Une personne est morte et 36 autres ont été blessées dans l'explosion quasi simultanée de deux bombes artisanales mardi matin, déposées à proximité de l'hôtel Four Seasons où M. Macron venait de passer la nuit.

L'une des bombes "artisanales" était placée dans une benne à ordures et l'autre dans un véhicule près de l'hôtel, dans le centre de la capitale, ont précisé les autorités.

Des journalistes de l'AFP ont vu des traces de sang sur le trottoir près du luxueux hôtel et les fenêtres du ministère du Tourisme, qui lui fait face, brisées.

A ce moment-là, le chef d'Etat était déjà parti pour s'entretenir avec son homologue Ahmad al-Chareh.

"A vos côtés" 

Lors d'une conférence de presse conjointe organisée après l'explosion, Emmanuel Macron a affirmé que ces attentats ne devaient pas "déstabiliser" la Syrie, qui sort d'une guerre civile de près de 14 ans (2011-2024).

Ahmad al-Chareh a pour sa part salué "le courage" du président français qui a maintenu sa visite.

Les deux pays se sont entendus pour reprendre les relations au niveau des ambassadeurs "le plus tôt possible" selon M. Chareh.
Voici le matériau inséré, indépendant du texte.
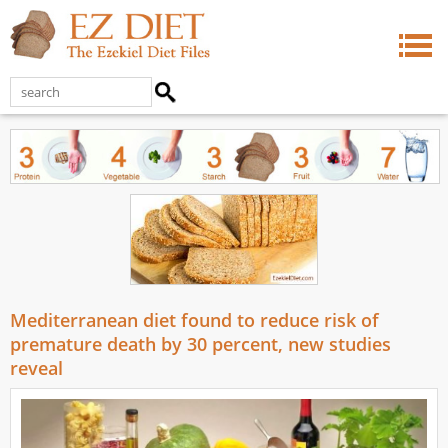
Mediterranean diet found to reduce risk of
premature death by 30 percent, new studies
reveal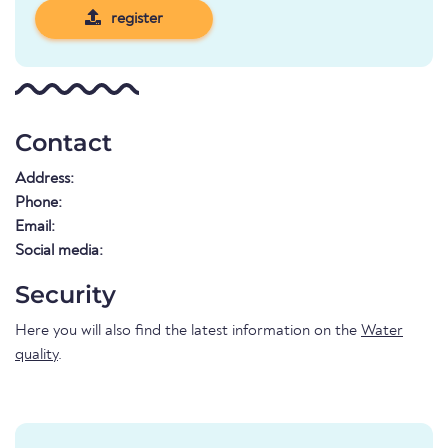
register
Contact
Address:
Phone:
Email:
Social media:
Security
Here you will also find the latest information on the
Water
quality
.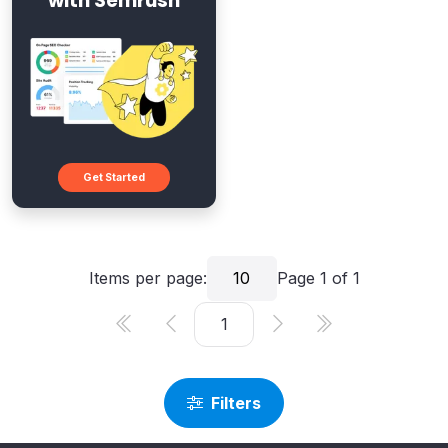
with Semrush
Get Started
Items per page:
10
Page
1
of
1
Filters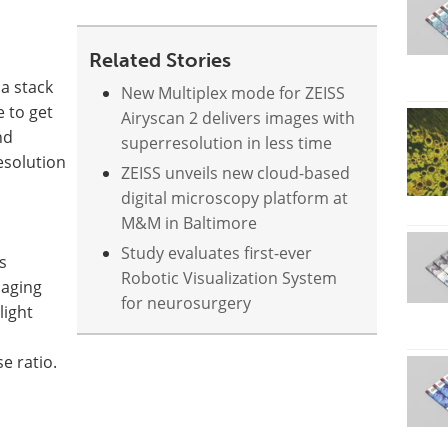
Related Stories
 a stack
New Multiplex mode for ZEISS
 to get
Airyscan 2 delivers images with
nd
superresolution in less time
esolution
ZEISS unveils new cloud-based
digital microscopy platform at
M&M in Baltimore
Study evaluates first-ever
s
Robotic Visualization System
maging
for neurosurgery
light
e ratio.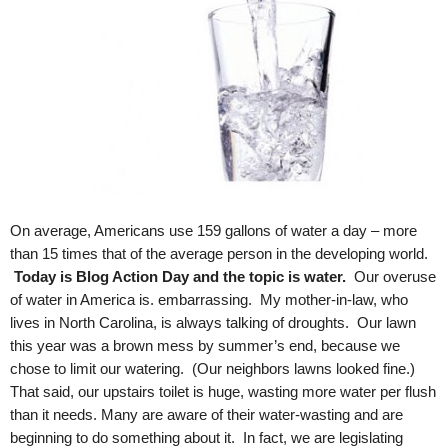
.
S
t
e
v
e
P
o
p
p
e
On average, Americans use 159 gallons of water a day – more
,
than 15 times that of the average person in the developing world.
F
Today is Blog Action Day and the topic is water.
Our overuse
o
of water in America is. embarrassing. My mother-in-law, who
u
lives in North Carolina, is always talking of droughts. Our lawn
n
this year was a brown mess by summer’s end, because we
d
chose to limit our watering. (Our neighbors lawns looked fine.)
e
r
That said, our upstairs toilet is huge, wasting more water per flush
.
than it needs. Many are aware of their water-wasting and are
beginning to do something about it. In fact, we are legislating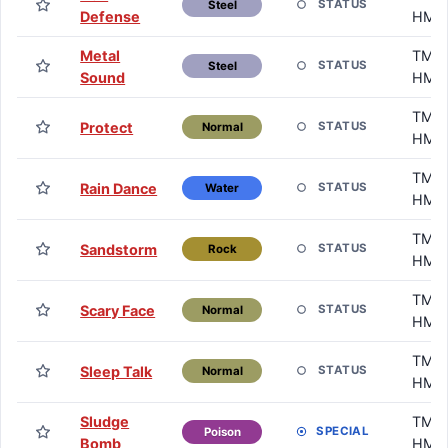
STATUS
Steel
Defense
HM
Metal
TM /
STATUS
Steel
Sound
HM
TM /
Protect
STATUS
Normal
HM
TM /
Rain Dance
STATUS
Water
HM
TM /
Sandstorm
STATUS
Rock
HM
TM /
Scary Face
STATUS
Normal
HM
TM /
Sleep Talk
STATUS
Normal
HM
Sludge
TM /
SPECIAL
Poison
Bomb
HM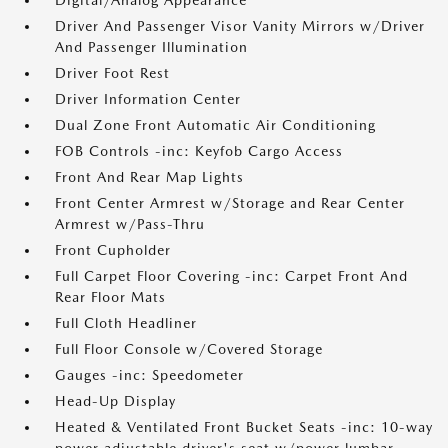
Digital/Analog Appearance
Driver And Passenger Visor Vanity Mirrors w/Driver
And Passenger Illumination
Driver Foot Rest
Driver Information Center
Dual Zone Front Automatic Air Conditioning
FOB Controls -inc: Keyfob Cargo Access
Front And Rear Map Lights
Front Center Armrest w/Storage and Rear Center
Armrest w/Pass-Thru
Front Cupholder
Full Carpet Floor Covering -inc: Carpet Front And
Rear Floor Mats
Full Cloth Headliner
Full Floor Console w/Covered Storage
Gauges -inc: Speedometer
Head-Up Display
Heated & Ventilated Front Bucket Seats -inc: 10-way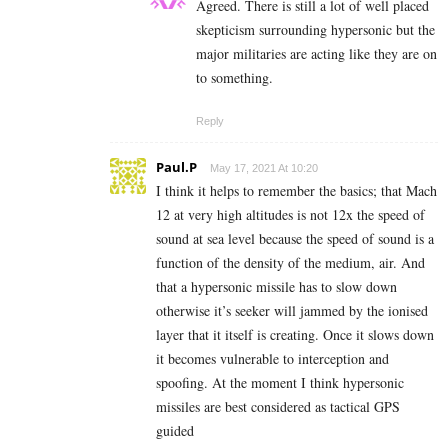
Agreed. There is still a lot of well placed
skepticism surrounding hypersonic but the
major militaries are acting like they are on
to something.
Reply
Paul.P
May 17, 2021 At 10:20
I think it helps to remember the basics; that Mach
12 at very high altitudes is not 12x the speed of
sound at sea level because the speed of sound is a
function of the density of the medium, air. And
that a hypersonic missile has to slow down
otherwise it’s seeker will jammed by the ionised
layer that it itself is creating. Once it slows down
it becomes vulnerable to interception and
spoofing. At the moment I think hypersonic
missiles are best considered as tactical GPS
guided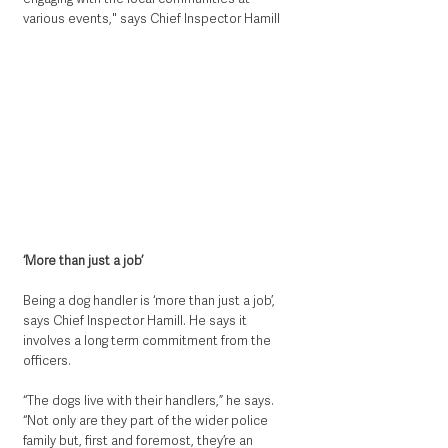
various events," says Chief Inspector Hamill
‘More than just a job’
Being a dog handler is ‘more than just a job’, 
says Chief Inspector Hamill. He says it 
involves a long term commitment from the 
officers.
“The dogs live with their handlers,” he says. 
“Not only are they part of the wider police 
family but, first and foremost, they’re an 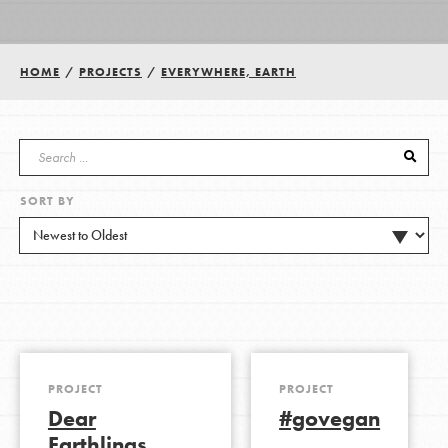
Groups
HOME
/
PROJECTS
/
EVERYWHERE, EARTH
Take Action
SORT BY
ELSEWHERE
Visit JaneGoodall.org
Good For All News
PROJECT
PROJECT
Dear
#govegan
Donate
Get Updates
Earthlings,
Il s'agissait de la première visite d'un dirigeant d'une puissance occidentale depuis l'arrivée au pouvoir d'une coalition islamiste après plus de 13 années de guerre civile.

Emmanuel Macron avait déjà été le premier dirigeant occidental à accueillir Ahmad al-Chareh, en mai 2025, s'affichant à l'Elysée avec cet ancien jihadiste.

Soutenue par Washington, la Syrie a rejoint l'an dernier la coalition internationale contre l'Etat islamique.

Le groupe jihadiste s'était emparé en 2014 de vastes territoires en Syrie avant d'être défait en 2019 par les forces kurdes syriennes, aidées par la coalition antijihadiste. Il conserve cependant des cellules dormantes et a appelé à défier le pouvoir.

Damas a connu plusieurs incidents au cours des derniers mois. Le 2 juillet, un attentat à la bombe perpétré dans un café du centre de la capitale a fait 10 morts et un vingtaine de blessés.